*To do*:
Before printing the listing, strip out its pictures and keep everything else exact.

*Data for this exercise*:
________
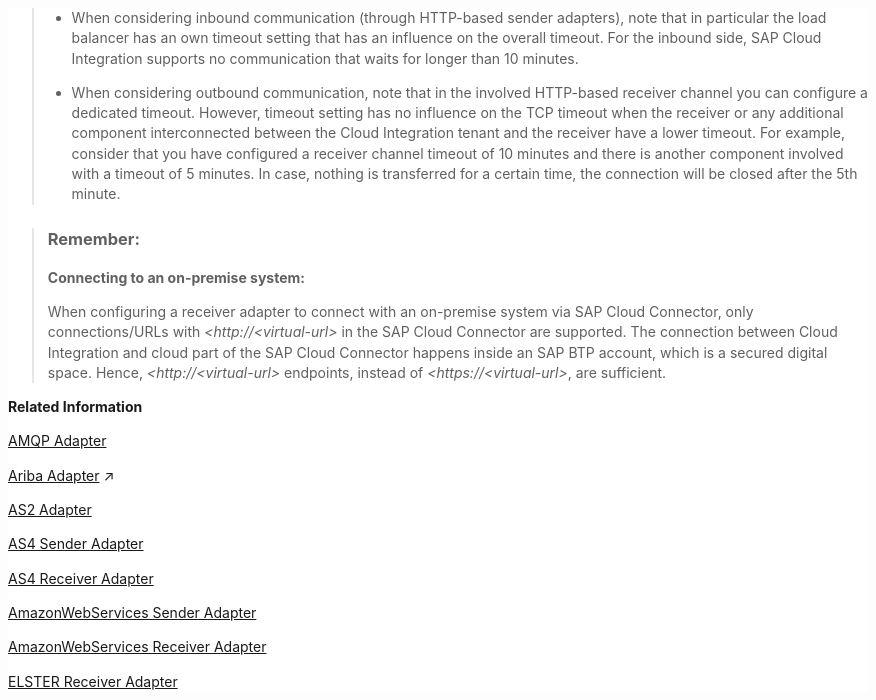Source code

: > -   When considering inbound communication \(through HTTP-based sender adapters\), note that in particular the load balancer has an own timeout setting that has an influence on the overall timeout. For the inbound side, SAP Cloud Integration supports no communication that waits for longer than 10 minutes.
> 
> -   When considering outbound communication, note that in the involved HTTP-based receiver channel you can configure a dedicated timeout. However, timeout setting has no influence on the TCP timeout when the receiver or any additional component interconnected between the Cloud Integration tenant and the receiver have a lower timeout. For example, consider that you have configured a receiver channel timeout of 10 minutes and there is another component involved with a timeout of 5 minutes. In case, nothing is transferred for a certain time, the connection will be closed after the 5th minute.

> ### Remember:  
> **Connecting to an on-premise system:**
> 
> When configuring a receiver adapter to connect with an on-premise system via SAP Cloud Connector, only connections/URLs with *<http://<virtual-url\>* in the SAP Cloud Connector are supported. The connection between Cloud Integration and cloud part of the SAP Cloud Connector happens inside an SAP BTP account, which is a secured digital space. Hence, *<http://<virtual-url\>* endpoints, instead of *<https://<virtual-url\>*, are sufficient.

**Related Information**  


[AMQP Adapter](amqp-adapter-5cc1a71.md "In many integration scenarios, messages or events have to be exchanged between applications or systems via message brokers. With the Advanced Message Queuing Protocol (AMQP) adapter, SAP Cloud Integration can be used as a provider or a consumer of such messages or events. Cloud Integration can connect to external message brokers using the AMQP protocol, consume messages or events using the AMQP sender adapter, or store messages or events in the message broker using the AMQP receiver adapter.")

[Ariba Adapter](https://help.sap.com/viewer/987273656c2f47d2aca4e0bfce26c594/IAT/en-US/98da76c5d29348498e8b9e22ded9c028.html "You use this procedure to configure a sender and receiver channel of an integration flow with the Ariba Network adapter. These channels enable the SAP and non-SAP cloud applications to send and receive business-specific documents in cXML format to and from the Ariba Network. Examples of business documents are purchase orders and invoices.") :arrow_upper_right:

[AS2 Adapter](as2-adapter-d3af635.md "")

[AS4 Sender Adapter](as4-sender-adapter-a448605.md "You use AS4 message exchange protocol to securely process incoming business documents using Web services.")

[AS4 Receiver Adapter](as4-receiver-adapter-3a2fde8.md "Provides basic insights on how the AS4 messaging protocol enables message exchange between message service handlers (MSHs).")

[AmazonWebServices Sender Adapter](amazonwebservices-sender-adapter-16772e3.md "Amazon Web Services (AWS) sender adapter enables your SAP Cloud Integration tenant to do transfer of data with AWS cloud platform.")

[AmazonWebServices Receiver Adapter](amazonwebservices-receiver-adapter-bc7d1aa.md "Amazon Web Services (AWS) receiver adapter enables your SAP Cloud Integration tenant to do transfer of data with AWS cloud platform.")

[ELSTER Receiver Adapter](elster-receiver-adapter-e374ef7.md "This adapter enables an SAP BTP tenant to send a tax document to the ELSTER server.")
________
*Output*:
Source code

: > -   When considering inbound communication \(through HTTP-based sender adapters\), note that in particular the load balancer has an own timeout setting that has an influence on the overall timeout. For the inbound side, SAP Cloud Integration supports no communication that waits for longer than 10 minutes.
> 
> -   When considering outbound communication, note that in the involved HTTP-based receiver channel you can configure a dedicated timeout. However, timeout setting has no influence on the TCP timeout when the receiver or any additional component interconnected between the Cloud Integration tenant and the receiver have a lower timeout. For example, consider that you have configured a receiver channel timeout of 10 minutes and there is another component involved with a timeout of 5 minutes. In case, nothing is transferred for a certain time, the connection will be closed after the 5th minute.

> ### Remember:  
> **Connecting to an on-premise system:**
> 
> When configuring a receiver adapter to connect with an on-premise system via SAP Cloud Connector, only connections/URLs with *<http://<virtual-url\>* in the SAP Cloud Connector are supported. The connection between Cloud Integration and cloud part of the SAP Cloud Connector happens inside an SAP BTP account, which is a secured digital space. Hence, *<http://<virtual-url\>* endpoints, instead of *<https://<virtual-url\>*, are sufficient.

**Related Information**  


[AMQP Adapter](amqp-adapter-5cc1a71.md "In many integration scenarios, messages or events have to be exchanged between applications or systems via message brokers. With the Advanced Message Queuing Protocol (AMQP) adapter, SAP Cloud Integration can be used as a provider or a consumer of such messages or events. Cloud Integration can connect to external message brokers using the AMQP protocol, consume messages or events using the AMQP sender adapter, or store messages or events in the message broker using the AMQP receiver adapter.")

[Ariba Adapter](https://help.sap.com/viewer/987273656c2f47d2aca4e0bfce26c594/IAT/en-US/98da76c5d29348498e8b9e22ded9c028.html "You use this procedure to configure a sender and receiver channel of an integration flow with the Ariba Network adapter. These channels enable the SAP and non-SAP cloud applications to send and receive business-specific documents in cXML format to and from the Ariba Network. Examples of business documents are purchase orders and invoices.") :arrow_upper_right:

[AS2 Adapter](as2-adapter-d3af635.md "")

[AS4 Sender Adapter](as4-sender-adapter-a448605.md "You use AS4 message exchange protocol to securely process incoming business documents using Web services.")

[AS4 Receiver Adapter](as4-receiver-adapter-3a2fde8.md "Provides basic insights on how the AS4 messaging protocol enables message exchange between message service handlers (MSHs).")

[AmazonWebServices Sender Adapter](amazonwebservices-sender-adapter-16772e3.md "Amazon Web Services (AWS) sender adapter enables your SAP Cloud Integration tenant to do transfer of data with AWS cloud platform.")

[AmazonWebServices Receiver Adapter](amazonwebservices-receiver-adapter-bc7d1aa.md "Amazon Web Services (AWS) receiver adapter enables your SAP Cloud Integration tenant to do transfer of data with AWS cloud platform.")

[ELSTER Receiver Adapter](elster-receiver-adapter-e374ef7.md "This adapter enables an SAP BTP tenant to send a tax document to the ELSTER server.")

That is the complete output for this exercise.